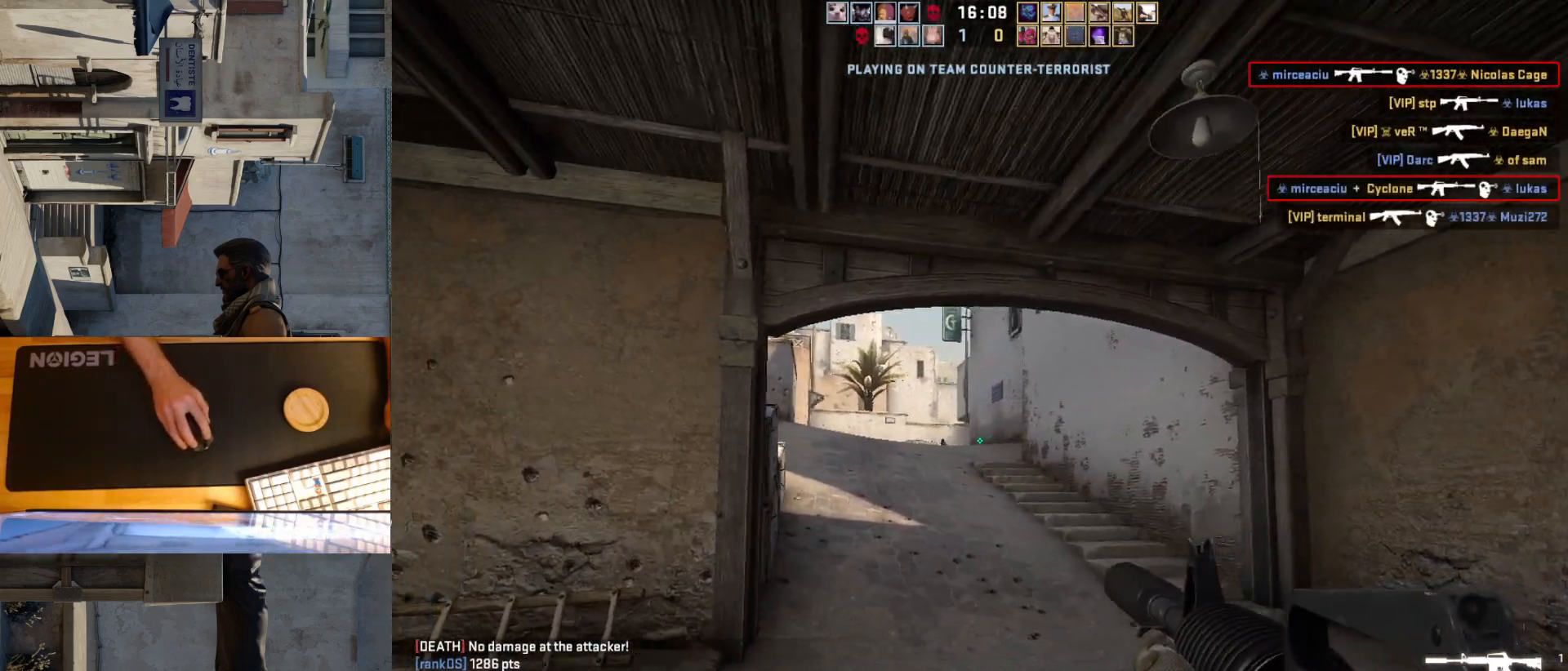
{"keys": ["a", "s"], "mouse": [], "events": [[500, "s", "down"]]}
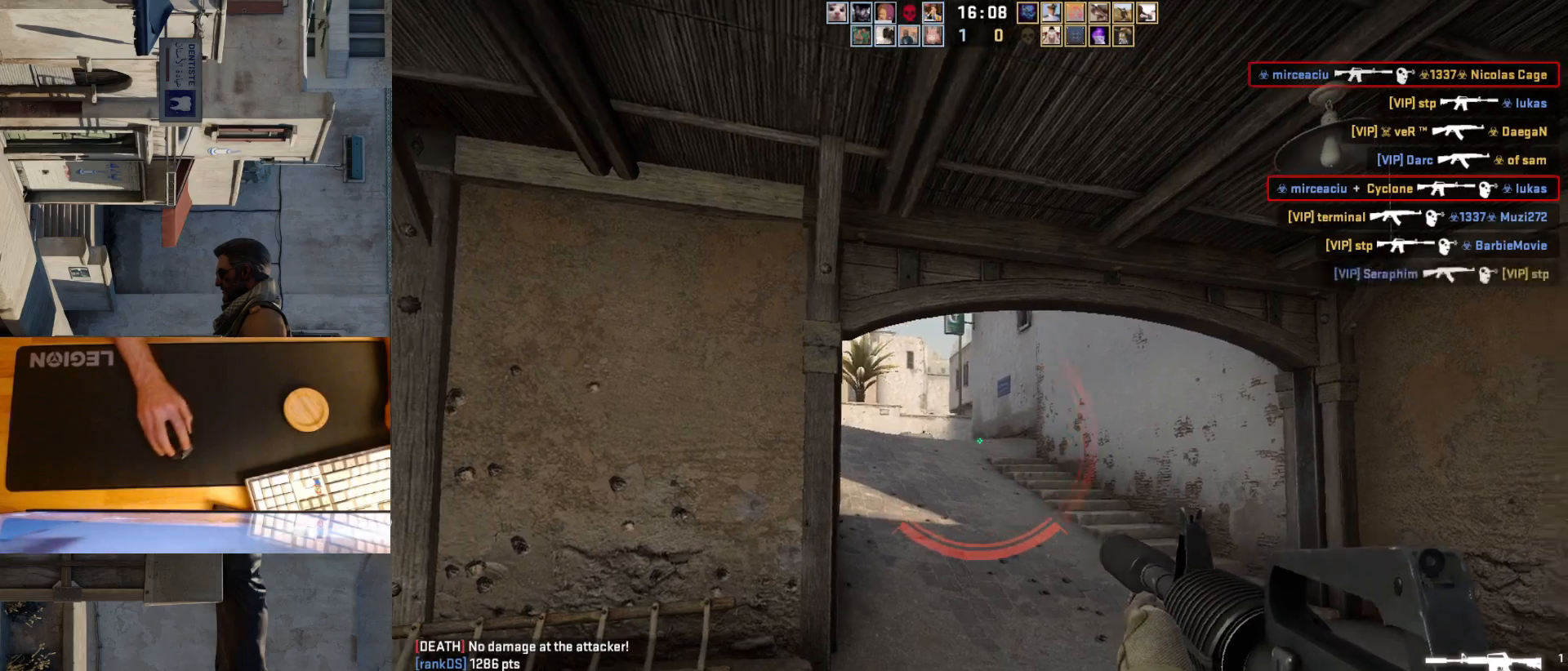
{"keys": ["d"], "mouse": [], "events": [[67, "a", "up"], [83, "d", "down"], [150, "space", "down"], [233, "space", "up"], [250, "s", "up"]]}
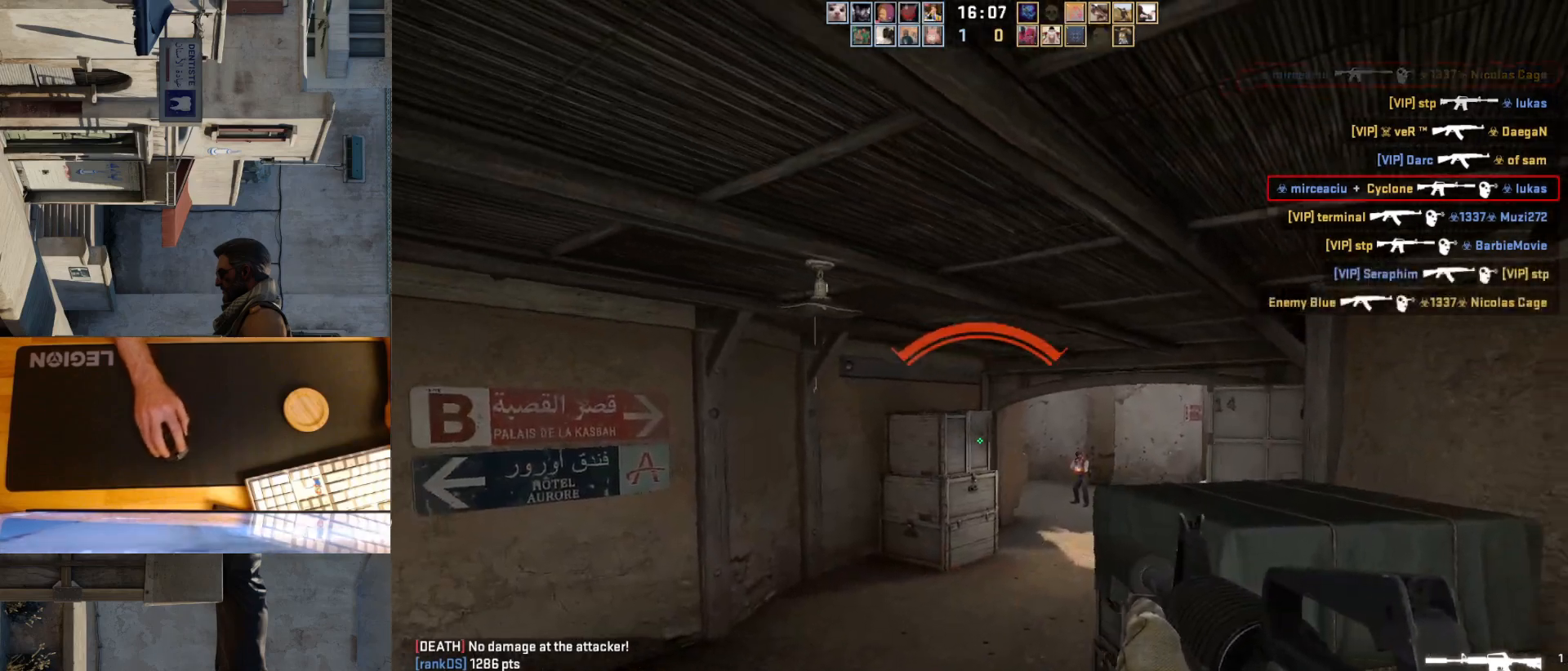
{"keys": ["d"], "mouse": [], "events": [[100, "a", "down"], [133, "d", "up"], [150, "mouse_left", "down"], [233, "d", "down"], [267, "a", "up"], [417, "mouse_left", "up"]]}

Problem requirements: Leave the images out. Set down all of the material above exactly.

The answer:
{"keys": ["a", "s"], "mouse": [], "events": [[500, "s", "down"]]}
{"keys": ["d"], "mouse": [], "events": [[67, "a", "up"], [83, "d", "down"], [150, "space", "down"], [233, "space", "up"], [250, "s", "up"]]}
{"keys": ["d"], "mouse": [], "events": [[100, "a", "down"], [133, "d", "up"], [150, "mouse_left", "down"], [233, "d", "down"], [267, "a", "up"], [417, "mouse_left", "up"]]}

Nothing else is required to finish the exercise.